One tidbit that I hadn't heard before is that there is a strong opinion among demographers, according to the author, that somewhere between 2016-2022, the immigration flow will largely stop. Huh?! I hadn't heard that before. My own head in sand? Or something that people in the political debate just didn't want to discuss? The reasons are pretty good that they argue this. The reason is that fertility is continuing to fall in Mexico just as it is all over the world and not just in the first world countries. Virtually all nations are falling to or below replacement levels. Mexico is no exception (fwiw, amusingly, the US is one notable exception). If the trends hold true, Mexicans will reach a population growth that matches their job growth somewhere between 2016-2022. At that point the economy will provide enough jobs and wages that immigration pressure will fall off and probably end completely. That's interesting. I have to think through whether or not I buy it. Castaneda isn't sure he buys it. Even so, it's worth pondering.

One of the other points that make me take notice is that the Mexicans have a looooong history of coming to US illegally and the government - and Americans in general - just looking the other way. When Americans state that we are a nations of laws and that Mexicans, if they want to come here, should follow the rules, the Mexicans have a "huh!? What rules?!" The reason being that even though we had a set immigration policy, when it came to the Mexicans, we haven't enforced it, almost ever[1], over the course of one hundred years plus that the illegal immigration has been happening. Therefore, it has seemed and still does to the Mexicans that they had a special status, a special unsaid exemption and that those of us that talk of the "Rule of Law" are hypocrites. In some ways, they have a point, but only in some. We ought to acknowledge that we shouldn't have done that and that we did, but work to improve the situation, imo.

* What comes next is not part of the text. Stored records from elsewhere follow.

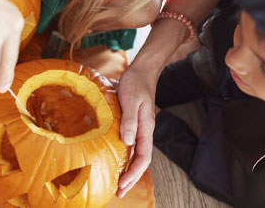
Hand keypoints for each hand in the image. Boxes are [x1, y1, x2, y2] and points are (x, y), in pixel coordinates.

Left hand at [116, 63, 158, 197]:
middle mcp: (145, 131)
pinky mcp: (134, 124)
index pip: (143, 157)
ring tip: (118, 182)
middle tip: (119, 192)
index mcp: (146, 128)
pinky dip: (126, 157)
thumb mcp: (131, 100)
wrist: (142, 72)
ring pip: (137, 154)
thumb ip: (130, 121)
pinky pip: (132, 145)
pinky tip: (118, 160)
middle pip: (141, 160)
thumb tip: (127, 142)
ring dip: (129, 170)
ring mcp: (140, 128)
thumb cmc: (136, 84)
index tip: (122, 184)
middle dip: (131, 178)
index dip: (134, 173)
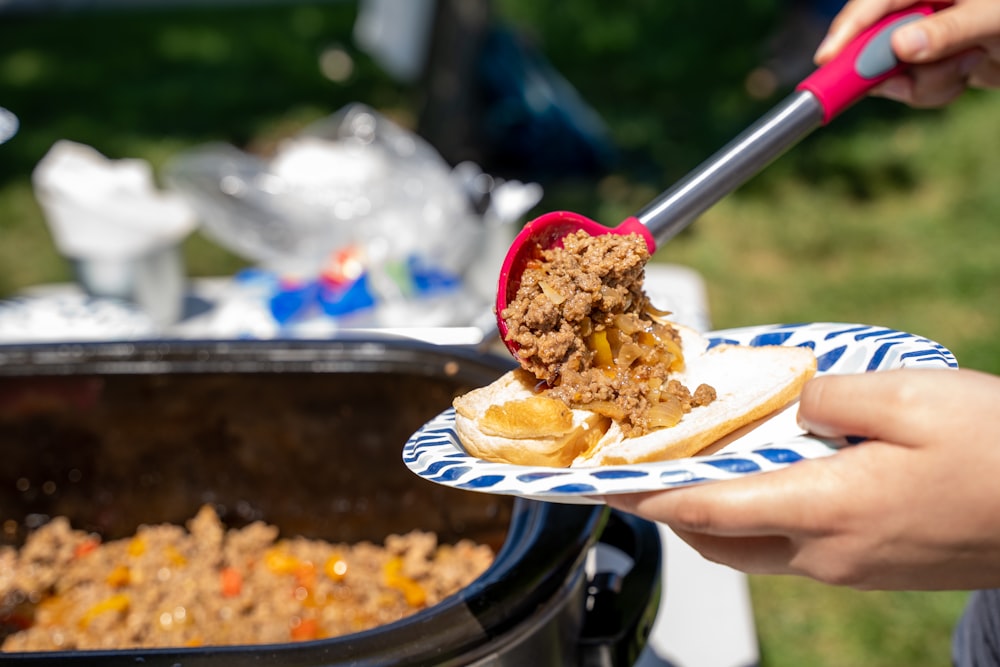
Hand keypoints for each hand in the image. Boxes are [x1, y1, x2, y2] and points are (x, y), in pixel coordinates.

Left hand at [605, 368, 999, 589]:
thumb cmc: (998, 452)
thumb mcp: (909, 398)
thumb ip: (830, 396)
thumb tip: (795, 405)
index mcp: (825, 510)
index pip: (705, 507)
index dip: (646, 495)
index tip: (603, 484)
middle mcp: (827, 553)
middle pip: (719, 540)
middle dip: (671, 510)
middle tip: (643, 473)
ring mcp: (850, 568)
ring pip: (753, 549)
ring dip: (714, 514)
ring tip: (698, 469)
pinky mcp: (872, 567)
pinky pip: (792, 547)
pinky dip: (758, 516)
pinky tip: (768, 479)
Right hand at [814, 0, 999, 105]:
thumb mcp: (994, 17)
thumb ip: (947, 29)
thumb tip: (900, 46)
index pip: (874, 2)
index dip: (848, 30)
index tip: (827, 60)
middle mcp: (924, 6)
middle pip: (874, 40)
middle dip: (890, 66)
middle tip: (898, 82)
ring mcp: (929, 36)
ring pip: (895, 71)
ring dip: (925, 82)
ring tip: (967, 67)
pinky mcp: (937, 62)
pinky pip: (916, 87)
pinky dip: (936, 91)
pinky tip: (968, 75)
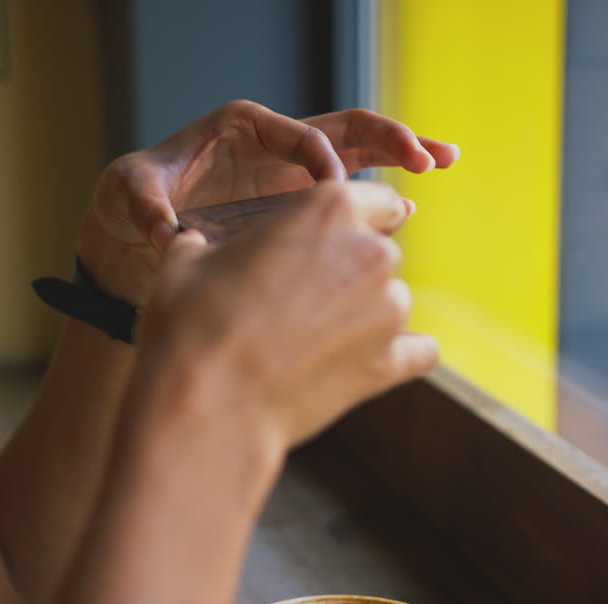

There's more in the book, but for the most part, I can't say a lot of it was that original. There bits (Mexicans have swung wildly from condemning anyone that leaves Mexico as traitors to declaring them heroes, frex) , pieces (almost ten percent of Mexico's population now resides in the US), and nibbles (Mexico tried in the 1970s to set up cross border cultural associations for the Latinos and Hispanics in the US of Mexican descent, but it failed badly since they viewed themselves as Americans of Mexican descent who loved Mexico, but not Mexican nationals), but by and large I have to say that if you would like to read this one, I'd wait until its in the bargain bin or pick it up used. I felt a bit cheated and disappointed by the book. The insight wasn't that deep. The prose and organization was awkward. The amount of new information, despite being written by the former foreign minister of Mexico, wasn't that large. Alas.

1. Notable exception being Operation Wetback.